作業依頼 - 以下に示すINTECRIO-VPの紹介文を、最後の文の後から書き継いでください。

抜粋テキスト -
● ● ● ● ●

できる限り早期に分析
バーチャルプロトタイピングは、開発期間を最小限に抑えることができるので、その重要性がますます高まっています。ETAS INTECRIO-VPアドオンを使用すれば、複雑なプロトタイピングハードウェアを使用せずに、バーシャルプロトタイピングによるシステムモデルの分析をすることができます。このアドオンにより、開発早期に既存のテストデータまたはモデルインザループ(MiL)テクノロジーを駆使して新規ファンクションのオープンループ検証と事前適合を行うことができます。
INTECRIO-VPにより、バーチャルプロトタイピングをPC上で行えるようになります。バーチャルのリアルタイムオペレーティングシステム(リアルタイムOS)を使用し、ソフトウェアコンポーネント間の信号伝送をECUに適合した方法で行うことにより、特に有益な結果を出すことができます。ファンクションモデルだけでなく車両モデルや環境モデルも統合できるので、MiL(モデルインザループ)アプリケーションを実現できます。これにより、ファンクションの検証だけでなく、たとえば事前適合なども行うことができます。
INTECRIO-VPでは、シミュレーション時間をスケーリングすることができます。バーチャル実験を「早送り(“fast-motion timing”)」して短時間で実行できることは、たとえば、プロセスが自動化されていると非常に有利です。反対に、バーチャル実験を「スローモーション(“slow-motion timing”)」にすると、個々のシミュレーションステップを把握しやすくなります。
スティミュラスはETAS実験環境のシグナルジェネレータにより生成されます。
広範囲な可能性を持つINTECRIO-VPは、バーチャルプロトタイピングのための理想的なツールです。

● ● ● ● ●

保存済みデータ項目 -
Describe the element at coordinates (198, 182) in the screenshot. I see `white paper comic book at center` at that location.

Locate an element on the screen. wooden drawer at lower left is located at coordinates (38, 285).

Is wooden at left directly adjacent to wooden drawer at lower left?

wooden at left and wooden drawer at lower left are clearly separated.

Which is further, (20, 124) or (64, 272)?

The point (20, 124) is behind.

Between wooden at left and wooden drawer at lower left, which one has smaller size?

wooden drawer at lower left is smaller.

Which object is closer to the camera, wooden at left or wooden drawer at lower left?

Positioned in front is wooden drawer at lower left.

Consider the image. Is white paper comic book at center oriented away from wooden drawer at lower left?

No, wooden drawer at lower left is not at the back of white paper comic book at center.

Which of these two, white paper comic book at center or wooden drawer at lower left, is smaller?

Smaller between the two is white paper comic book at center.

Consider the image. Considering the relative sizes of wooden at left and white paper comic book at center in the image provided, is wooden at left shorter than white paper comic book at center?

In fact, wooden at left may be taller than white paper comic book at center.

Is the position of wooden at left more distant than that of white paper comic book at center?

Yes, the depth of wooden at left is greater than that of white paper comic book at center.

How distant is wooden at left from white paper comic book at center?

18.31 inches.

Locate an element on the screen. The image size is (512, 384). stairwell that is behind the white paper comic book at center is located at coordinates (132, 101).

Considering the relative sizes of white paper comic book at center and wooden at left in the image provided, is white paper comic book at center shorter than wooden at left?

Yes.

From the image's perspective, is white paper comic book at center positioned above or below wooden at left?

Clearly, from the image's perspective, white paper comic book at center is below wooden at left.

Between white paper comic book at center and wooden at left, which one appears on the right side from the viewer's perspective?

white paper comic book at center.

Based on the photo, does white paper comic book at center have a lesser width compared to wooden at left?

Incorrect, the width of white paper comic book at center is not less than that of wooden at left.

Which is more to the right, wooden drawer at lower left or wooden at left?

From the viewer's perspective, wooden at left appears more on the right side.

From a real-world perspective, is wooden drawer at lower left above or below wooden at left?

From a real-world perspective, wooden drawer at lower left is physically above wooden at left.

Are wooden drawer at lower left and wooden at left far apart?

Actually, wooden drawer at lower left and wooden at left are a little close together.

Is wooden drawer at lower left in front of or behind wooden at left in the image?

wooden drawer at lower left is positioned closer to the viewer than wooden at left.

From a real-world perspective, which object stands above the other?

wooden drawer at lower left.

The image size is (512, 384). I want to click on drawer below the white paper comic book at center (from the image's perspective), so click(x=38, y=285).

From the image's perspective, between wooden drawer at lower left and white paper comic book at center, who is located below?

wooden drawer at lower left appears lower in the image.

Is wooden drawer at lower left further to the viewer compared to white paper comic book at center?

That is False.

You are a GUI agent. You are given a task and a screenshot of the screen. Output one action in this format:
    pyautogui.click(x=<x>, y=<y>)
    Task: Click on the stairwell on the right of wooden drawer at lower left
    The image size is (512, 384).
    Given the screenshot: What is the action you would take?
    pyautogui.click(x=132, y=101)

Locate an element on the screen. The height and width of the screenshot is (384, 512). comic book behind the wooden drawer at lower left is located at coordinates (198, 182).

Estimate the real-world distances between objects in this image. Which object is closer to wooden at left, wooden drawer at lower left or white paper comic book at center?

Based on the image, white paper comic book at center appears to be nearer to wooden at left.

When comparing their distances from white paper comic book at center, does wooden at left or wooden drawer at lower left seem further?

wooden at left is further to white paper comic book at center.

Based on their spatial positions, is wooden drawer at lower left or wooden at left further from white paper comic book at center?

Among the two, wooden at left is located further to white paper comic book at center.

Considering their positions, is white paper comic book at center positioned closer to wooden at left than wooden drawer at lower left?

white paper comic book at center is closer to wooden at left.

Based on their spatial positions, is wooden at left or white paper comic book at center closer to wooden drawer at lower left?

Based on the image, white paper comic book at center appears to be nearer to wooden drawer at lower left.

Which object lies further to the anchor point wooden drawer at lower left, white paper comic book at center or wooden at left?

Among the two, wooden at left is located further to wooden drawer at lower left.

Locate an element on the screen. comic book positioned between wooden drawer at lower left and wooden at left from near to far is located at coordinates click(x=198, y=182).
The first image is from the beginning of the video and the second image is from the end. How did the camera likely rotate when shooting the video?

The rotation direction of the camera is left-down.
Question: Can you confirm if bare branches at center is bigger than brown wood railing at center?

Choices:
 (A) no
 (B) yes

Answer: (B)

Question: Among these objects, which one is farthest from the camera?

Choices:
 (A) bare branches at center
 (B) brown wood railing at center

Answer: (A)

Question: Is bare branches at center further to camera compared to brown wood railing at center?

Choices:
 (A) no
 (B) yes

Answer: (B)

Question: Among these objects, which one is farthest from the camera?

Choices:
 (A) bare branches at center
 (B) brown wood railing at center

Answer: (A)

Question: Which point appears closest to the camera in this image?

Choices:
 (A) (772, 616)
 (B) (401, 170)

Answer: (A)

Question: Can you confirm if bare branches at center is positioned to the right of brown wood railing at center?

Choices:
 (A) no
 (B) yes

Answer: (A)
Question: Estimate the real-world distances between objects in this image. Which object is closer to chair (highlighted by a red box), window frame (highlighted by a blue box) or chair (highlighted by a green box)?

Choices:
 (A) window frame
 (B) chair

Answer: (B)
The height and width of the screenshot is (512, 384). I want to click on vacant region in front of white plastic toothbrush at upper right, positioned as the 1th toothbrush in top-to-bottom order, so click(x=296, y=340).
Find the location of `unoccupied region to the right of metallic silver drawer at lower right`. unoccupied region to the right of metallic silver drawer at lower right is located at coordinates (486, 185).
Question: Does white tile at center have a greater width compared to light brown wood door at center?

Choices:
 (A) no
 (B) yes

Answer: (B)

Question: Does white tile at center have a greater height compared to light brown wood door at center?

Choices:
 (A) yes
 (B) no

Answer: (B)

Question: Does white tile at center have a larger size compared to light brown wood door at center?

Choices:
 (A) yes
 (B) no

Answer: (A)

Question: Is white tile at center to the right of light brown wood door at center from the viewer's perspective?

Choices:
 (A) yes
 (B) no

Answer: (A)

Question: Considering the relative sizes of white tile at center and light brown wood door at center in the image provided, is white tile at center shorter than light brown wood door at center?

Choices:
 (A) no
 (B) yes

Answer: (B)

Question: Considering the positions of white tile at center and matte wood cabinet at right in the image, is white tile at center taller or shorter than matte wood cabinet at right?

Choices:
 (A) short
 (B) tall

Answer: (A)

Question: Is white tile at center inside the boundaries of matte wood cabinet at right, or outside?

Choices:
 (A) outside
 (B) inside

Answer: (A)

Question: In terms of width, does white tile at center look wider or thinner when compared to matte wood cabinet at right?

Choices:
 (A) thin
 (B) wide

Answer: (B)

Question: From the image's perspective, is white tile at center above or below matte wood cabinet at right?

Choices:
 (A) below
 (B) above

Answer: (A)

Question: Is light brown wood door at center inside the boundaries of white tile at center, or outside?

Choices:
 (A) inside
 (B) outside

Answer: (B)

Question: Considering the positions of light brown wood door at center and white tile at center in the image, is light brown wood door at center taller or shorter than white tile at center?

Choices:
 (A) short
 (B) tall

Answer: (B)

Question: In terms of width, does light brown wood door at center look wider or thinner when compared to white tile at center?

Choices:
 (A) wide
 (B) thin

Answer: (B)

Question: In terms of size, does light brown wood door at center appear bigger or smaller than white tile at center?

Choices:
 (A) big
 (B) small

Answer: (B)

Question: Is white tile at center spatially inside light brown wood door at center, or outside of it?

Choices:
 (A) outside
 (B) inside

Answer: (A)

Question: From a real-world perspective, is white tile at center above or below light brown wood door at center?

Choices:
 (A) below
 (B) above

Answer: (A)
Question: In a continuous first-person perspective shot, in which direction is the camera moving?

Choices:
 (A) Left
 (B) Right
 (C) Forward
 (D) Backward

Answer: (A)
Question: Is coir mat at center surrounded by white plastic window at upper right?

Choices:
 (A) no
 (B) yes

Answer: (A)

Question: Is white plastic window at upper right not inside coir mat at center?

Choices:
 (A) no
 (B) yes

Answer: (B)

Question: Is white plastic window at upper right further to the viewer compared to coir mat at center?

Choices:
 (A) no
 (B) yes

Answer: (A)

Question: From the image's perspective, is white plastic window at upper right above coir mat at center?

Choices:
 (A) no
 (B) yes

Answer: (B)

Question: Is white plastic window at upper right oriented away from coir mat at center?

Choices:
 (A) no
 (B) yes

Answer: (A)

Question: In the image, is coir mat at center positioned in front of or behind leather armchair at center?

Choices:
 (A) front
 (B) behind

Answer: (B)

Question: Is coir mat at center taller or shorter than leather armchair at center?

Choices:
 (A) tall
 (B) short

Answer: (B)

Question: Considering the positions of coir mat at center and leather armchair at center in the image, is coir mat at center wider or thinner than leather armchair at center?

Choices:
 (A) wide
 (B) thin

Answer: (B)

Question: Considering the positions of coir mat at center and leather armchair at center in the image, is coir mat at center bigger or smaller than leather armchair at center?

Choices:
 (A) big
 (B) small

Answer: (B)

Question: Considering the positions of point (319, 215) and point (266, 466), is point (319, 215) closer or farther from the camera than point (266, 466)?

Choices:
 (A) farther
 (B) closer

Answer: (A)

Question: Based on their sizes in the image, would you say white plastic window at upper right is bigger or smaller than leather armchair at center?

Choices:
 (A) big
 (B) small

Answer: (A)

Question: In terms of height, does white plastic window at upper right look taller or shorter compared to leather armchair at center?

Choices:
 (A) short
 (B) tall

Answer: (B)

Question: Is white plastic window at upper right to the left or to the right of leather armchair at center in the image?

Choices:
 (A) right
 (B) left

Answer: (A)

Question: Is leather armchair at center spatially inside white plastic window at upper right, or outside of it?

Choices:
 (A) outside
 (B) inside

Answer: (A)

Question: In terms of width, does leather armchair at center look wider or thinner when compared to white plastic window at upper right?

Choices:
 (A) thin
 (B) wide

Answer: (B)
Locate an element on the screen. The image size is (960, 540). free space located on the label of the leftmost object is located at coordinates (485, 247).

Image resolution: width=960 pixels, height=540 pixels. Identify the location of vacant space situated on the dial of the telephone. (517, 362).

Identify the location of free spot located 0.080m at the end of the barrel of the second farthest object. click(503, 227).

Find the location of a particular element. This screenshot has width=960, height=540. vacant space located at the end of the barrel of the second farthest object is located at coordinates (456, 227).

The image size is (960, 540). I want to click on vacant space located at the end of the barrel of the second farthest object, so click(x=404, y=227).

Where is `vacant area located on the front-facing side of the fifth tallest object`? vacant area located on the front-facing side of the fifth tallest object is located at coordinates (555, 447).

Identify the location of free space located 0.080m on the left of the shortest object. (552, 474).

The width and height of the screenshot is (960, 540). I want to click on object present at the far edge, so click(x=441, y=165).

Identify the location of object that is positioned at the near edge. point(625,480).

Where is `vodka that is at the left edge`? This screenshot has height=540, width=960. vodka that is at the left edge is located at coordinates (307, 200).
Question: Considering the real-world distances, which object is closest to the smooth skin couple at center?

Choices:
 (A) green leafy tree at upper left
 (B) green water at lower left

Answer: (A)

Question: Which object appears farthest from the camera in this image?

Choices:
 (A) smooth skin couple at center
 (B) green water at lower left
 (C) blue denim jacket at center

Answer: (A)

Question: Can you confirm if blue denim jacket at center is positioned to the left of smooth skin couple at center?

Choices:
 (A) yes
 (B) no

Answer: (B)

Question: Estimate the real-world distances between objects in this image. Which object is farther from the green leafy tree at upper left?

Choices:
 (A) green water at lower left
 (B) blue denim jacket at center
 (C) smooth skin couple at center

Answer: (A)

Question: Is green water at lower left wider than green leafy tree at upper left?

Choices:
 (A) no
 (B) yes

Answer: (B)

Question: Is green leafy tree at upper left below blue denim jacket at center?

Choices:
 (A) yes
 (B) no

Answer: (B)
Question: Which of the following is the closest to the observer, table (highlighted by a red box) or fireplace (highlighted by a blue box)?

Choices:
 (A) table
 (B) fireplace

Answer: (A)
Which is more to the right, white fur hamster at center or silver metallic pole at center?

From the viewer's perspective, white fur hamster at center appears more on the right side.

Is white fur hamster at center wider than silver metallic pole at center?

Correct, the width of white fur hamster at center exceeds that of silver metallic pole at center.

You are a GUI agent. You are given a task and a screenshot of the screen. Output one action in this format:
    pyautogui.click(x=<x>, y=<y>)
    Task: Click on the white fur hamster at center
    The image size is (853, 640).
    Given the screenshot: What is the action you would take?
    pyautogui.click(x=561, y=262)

● ● ● ● ●

本演習の回答 -
メリット
- さまざまな開発成果物をバーチャルプロトタイピングに使用可能
- 複雑なプロトタイピングハードウェアを使用しないでシステムモデルを分析可能
- 開発早期にMiLシミュレーションを駆使して新規ファンクションを検証/事前適合
- ファンクションモデルに車両モデルや環境モデルをさらに統合
- INTECRIO-VPではプロセス内で「スローモーション」/「早送り」機能を使用してシミュレーション時間をスケーリング可能
- バーチャルプロトタイピングのための理想的なツール
使用事例: GM社における燃料電池開発
GM社の燃料電池事業本部(GM Fuel Cell Activities、GM-FCA)のECUソフトウェア開発チームとプラントモデリングチームは、ECU燃料電池システムの制御モデルと燃料電池システムのプラントモデルの両方をモデリングするために、The Mathworks社のSimulink®とStateflowを使用しました。燃料電池について過去から受け継がれているアルゴリズムが存在しないため、制御ソフトウェア開発環境は完全にモデルベースにするしかありませんでした。過去の研究でラピッドプロトタイピングハードウェアを使用して検証されたモデルを利用することができ、そのモデルからECU制御ファンクションの実装を導き出すことができました。自動生成される制御アルゴリズムコードを既存のECUソフトウェアインフラストラクチャに組み込むために、エンジン制御用ECU統合環境が修正されて使用されました。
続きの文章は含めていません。